= PROBLEM SET =
• 1. In the passage on UNHCR repatriation, rewrite the part between "UNHCR’s new thinking" and "than ideal conditions.", inclusive, changing "categorical imperative" to "absolute rule".
• 2. Answer these questions from the passage on UNHCR repatriation:
(a) In which city was the writer interviewing officials?
(b) According to the official, what would the agency never do?
(c) In which decade did UNHCR begin to weaken the principle of voluntary repatriation?

= PASSAGE PROVIDED =
☆ ☆ ☆ ☆ ☆ ☆ ☆

UNHCR and the ethics of repatriation

“We would never push refugees across a border at gunpoint,” replied the UNHCR official.

I was in Geneva interviewing officials regarding what they saw as the environmental demands and organisational reasons that accounted for the evolution of the agency’s repatriation policy. This particular official was slightly more vitriolic than most when it came to defending a policy that had been accused of playing fast and loose with traditional refugee rights. He readily agreed that UNHCR no longer clung to the original principles guiding voluntary repatriation and insisted that such departures were warranted because, first, states were demanding that refugees return as quickly as possible and, second, there was no objectively ‘safe’ benchmark in many ‘post-conflict’ settings. I conceded the broad point that if UNHCR had to wait for the ideal conditions before sponsoring a repatriation exercise then it might have to wait forever, yet wondered aloud about the opposing danger of sacrificing principles on the altar of pragmatism. “How does the agency know when it is about to go too far? How far would the agency go? At what point are principles stretched beyond recognition?” It was then that he revealed the ethical bottom line: the agency would never physically coerce a return. Certainly many UNHCR staff would repudiate this position and would draw the line closer to original rights and principles, but his candidness and position within the agency suggested that his views were hardly unfashionable.

UNHCR’s new thinking on repatriation

UNHCR’s repatriation policy has shifted dramatically over the years. The crux of voluntary repatriation is that refugees cannot be returned against their will to a home country that in their subjective assessment has not appreciably changed for the better and, therefore, still resembles the situation that triggered their flight. Beginning in the 1980s, however, UNHCR began to weaken this categorical imperative as it developed new concepts like ‘safe return’ and ‘voluntariness’ that made repatriation possible and desirable under less than ideal conditions.

☆ ☆ ☆ ☆ ☆ ☆ ☆

(Stored data entries)

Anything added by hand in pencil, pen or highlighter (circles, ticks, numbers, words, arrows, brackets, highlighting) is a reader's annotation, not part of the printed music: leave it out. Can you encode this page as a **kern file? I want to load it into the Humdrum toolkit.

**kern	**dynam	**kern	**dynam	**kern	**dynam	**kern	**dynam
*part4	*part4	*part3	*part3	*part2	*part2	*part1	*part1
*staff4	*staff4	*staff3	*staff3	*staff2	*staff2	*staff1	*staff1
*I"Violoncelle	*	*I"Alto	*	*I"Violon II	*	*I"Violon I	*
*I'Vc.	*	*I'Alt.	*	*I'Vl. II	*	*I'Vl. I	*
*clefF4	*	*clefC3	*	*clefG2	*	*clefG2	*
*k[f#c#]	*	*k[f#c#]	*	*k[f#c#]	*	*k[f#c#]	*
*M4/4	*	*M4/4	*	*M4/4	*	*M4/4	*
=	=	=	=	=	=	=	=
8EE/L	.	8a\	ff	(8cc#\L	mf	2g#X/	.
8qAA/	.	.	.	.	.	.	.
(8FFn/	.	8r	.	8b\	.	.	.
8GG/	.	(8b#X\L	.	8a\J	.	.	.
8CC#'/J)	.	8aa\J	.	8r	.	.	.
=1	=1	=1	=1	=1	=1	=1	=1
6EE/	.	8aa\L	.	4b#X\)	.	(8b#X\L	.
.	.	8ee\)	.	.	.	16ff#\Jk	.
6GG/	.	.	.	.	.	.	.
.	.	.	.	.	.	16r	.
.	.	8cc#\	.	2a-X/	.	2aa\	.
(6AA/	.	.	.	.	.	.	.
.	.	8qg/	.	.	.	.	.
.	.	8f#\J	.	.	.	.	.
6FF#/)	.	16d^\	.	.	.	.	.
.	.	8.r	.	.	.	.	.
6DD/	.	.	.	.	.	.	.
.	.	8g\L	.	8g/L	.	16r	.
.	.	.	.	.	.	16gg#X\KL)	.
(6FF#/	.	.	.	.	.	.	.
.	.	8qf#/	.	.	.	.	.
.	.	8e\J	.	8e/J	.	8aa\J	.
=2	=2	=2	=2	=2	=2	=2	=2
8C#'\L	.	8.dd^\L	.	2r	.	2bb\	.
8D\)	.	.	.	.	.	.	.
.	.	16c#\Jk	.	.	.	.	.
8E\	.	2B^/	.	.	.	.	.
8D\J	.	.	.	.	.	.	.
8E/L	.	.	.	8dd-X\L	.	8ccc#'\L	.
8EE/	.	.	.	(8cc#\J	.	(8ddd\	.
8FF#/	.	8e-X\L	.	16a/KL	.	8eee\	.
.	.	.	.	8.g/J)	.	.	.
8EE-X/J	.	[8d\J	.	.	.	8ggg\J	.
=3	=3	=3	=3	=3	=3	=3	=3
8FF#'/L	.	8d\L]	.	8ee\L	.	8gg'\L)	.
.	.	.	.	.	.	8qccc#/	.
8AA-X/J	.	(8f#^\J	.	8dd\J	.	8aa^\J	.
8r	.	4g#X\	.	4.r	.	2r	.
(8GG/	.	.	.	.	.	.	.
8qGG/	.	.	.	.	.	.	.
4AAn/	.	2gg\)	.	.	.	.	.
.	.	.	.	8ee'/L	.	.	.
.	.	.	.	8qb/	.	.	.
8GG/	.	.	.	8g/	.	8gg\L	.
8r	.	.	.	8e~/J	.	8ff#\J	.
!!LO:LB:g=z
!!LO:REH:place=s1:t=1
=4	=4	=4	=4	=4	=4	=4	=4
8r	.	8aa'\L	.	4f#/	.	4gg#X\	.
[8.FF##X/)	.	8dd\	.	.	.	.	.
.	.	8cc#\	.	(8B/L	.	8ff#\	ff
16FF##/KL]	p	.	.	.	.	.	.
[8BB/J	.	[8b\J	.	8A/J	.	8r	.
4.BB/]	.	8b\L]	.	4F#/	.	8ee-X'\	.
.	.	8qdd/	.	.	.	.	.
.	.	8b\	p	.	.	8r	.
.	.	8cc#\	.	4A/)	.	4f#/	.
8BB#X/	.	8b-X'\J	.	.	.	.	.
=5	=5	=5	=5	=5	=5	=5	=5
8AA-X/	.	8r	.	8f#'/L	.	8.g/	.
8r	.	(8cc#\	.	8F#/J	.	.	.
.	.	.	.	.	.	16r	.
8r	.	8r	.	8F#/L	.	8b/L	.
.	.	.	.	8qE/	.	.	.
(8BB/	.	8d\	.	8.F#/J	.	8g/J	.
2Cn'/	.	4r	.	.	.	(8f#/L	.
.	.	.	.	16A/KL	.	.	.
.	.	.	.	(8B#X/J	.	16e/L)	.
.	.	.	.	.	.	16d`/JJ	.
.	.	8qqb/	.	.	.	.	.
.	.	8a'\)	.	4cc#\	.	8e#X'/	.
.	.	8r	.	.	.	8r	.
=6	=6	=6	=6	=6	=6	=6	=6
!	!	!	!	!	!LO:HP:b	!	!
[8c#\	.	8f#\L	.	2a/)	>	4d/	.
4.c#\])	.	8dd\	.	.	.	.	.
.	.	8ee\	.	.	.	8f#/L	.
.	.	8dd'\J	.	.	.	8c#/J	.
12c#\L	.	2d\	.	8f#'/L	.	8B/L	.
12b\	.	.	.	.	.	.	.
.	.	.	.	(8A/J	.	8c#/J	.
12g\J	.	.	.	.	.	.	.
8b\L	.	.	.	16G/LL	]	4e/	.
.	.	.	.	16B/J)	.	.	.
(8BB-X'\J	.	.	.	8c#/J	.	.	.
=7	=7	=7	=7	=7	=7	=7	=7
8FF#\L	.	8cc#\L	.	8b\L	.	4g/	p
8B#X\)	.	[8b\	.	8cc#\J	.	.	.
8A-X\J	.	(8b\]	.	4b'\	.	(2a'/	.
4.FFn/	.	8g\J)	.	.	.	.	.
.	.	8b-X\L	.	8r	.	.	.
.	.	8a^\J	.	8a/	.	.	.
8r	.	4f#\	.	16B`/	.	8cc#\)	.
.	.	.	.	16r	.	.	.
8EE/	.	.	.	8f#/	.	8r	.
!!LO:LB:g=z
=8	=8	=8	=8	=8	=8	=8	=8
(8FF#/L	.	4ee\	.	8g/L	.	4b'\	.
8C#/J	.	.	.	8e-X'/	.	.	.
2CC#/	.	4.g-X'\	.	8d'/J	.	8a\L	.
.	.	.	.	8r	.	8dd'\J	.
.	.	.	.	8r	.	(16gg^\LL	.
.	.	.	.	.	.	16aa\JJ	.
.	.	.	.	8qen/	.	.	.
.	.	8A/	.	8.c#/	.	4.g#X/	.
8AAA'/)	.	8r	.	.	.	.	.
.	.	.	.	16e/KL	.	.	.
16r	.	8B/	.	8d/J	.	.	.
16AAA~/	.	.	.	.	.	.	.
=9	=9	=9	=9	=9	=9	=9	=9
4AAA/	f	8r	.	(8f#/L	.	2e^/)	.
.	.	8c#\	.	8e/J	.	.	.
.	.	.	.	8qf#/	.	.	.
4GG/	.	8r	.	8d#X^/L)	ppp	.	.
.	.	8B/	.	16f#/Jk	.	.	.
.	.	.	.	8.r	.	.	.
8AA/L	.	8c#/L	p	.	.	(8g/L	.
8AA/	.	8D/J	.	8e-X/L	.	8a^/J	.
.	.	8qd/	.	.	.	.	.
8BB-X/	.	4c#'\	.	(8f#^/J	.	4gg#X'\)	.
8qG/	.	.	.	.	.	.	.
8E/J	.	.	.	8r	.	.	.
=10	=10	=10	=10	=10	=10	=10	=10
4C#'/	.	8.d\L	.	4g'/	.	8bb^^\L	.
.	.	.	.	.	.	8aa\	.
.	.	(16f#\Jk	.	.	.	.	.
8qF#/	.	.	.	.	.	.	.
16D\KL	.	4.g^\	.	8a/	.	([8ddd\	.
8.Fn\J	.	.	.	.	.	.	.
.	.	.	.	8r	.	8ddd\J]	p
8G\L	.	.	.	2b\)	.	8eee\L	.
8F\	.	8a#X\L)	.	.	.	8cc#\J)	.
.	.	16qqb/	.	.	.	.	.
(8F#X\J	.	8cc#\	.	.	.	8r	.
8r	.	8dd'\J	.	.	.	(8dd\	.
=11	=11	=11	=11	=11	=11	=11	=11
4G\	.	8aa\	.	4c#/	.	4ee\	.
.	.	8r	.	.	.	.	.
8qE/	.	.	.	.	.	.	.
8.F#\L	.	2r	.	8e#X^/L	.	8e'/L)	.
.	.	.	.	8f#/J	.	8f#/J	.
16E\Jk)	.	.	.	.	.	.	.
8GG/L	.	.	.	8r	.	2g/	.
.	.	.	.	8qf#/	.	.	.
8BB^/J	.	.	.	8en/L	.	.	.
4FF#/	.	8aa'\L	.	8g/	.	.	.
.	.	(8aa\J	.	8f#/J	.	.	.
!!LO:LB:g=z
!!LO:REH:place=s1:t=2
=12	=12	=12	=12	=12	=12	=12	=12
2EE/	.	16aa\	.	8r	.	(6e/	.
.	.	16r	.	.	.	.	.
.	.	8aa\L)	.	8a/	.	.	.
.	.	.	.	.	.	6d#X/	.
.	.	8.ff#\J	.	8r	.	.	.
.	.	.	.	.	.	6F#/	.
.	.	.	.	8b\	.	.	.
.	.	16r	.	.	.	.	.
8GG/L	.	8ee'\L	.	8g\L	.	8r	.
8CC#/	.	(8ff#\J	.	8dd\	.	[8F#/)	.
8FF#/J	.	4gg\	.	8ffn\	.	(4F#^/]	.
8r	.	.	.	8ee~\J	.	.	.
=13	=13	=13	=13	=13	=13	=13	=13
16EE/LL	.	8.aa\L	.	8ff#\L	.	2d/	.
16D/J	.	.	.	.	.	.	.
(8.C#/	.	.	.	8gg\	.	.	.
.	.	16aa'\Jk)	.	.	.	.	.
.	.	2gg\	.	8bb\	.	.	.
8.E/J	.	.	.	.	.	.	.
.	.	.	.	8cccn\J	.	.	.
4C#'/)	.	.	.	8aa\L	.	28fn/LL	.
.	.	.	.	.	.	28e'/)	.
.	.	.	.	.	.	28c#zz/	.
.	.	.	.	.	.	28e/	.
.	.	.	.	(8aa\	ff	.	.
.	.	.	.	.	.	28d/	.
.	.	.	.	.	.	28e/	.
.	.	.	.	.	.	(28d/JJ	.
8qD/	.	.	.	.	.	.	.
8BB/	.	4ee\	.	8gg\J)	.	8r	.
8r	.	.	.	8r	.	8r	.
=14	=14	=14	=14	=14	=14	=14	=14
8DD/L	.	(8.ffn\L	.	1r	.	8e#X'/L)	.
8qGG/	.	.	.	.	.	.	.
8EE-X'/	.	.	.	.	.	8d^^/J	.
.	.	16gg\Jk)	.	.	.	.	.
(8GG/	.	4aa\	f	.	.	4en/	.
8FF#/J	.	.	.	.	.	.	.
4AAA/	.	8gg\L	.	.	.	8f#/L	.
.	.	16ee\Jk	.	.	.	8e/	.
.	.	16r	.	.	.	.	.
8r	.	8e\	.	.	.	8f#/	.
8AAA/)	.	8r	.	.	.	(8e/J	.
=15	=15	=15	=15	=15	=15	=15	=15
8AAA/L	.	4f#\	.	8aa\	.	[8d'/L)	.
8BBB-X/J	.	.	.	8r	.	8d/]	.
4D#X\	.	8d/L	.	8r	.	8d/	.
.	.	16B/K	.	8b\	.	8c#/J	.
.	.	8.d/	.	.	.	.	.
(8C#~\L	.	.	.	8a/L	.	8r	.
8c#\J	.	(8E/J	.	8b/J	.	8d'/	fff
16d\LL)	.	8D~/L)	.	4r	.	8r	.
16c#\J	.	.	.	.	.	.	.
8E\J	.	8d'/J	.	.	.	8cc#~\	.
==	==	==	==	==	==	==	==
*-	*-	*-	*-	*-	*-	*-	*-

☆ ☆ ☆ ☆ ☆ ☆ ☆

= ANSWER SET =
• 1.
UNHCR’s new thinking on repatriation

UNHCR’s repatriation policy has shifted dramatically over the years. The crux of voluntary repatriation is that refugees cannot be returned against their will to a home country that in their subjective assessment has not appreciably changed for the better and, therefore, still resembles the situation that triggered their flight. Beginning in the 1980s, however, UNHCR began to weaken this absolute rule as it developed new concepts like ‘safe return’ and ‘voluntariness’ that made repatriation possible and desirable under less than ideal conditions.

• 2.
(a) Geneva.
(b) Physically coerce a return, or push refugees across a border at gunpoint.
(c) The 1980s.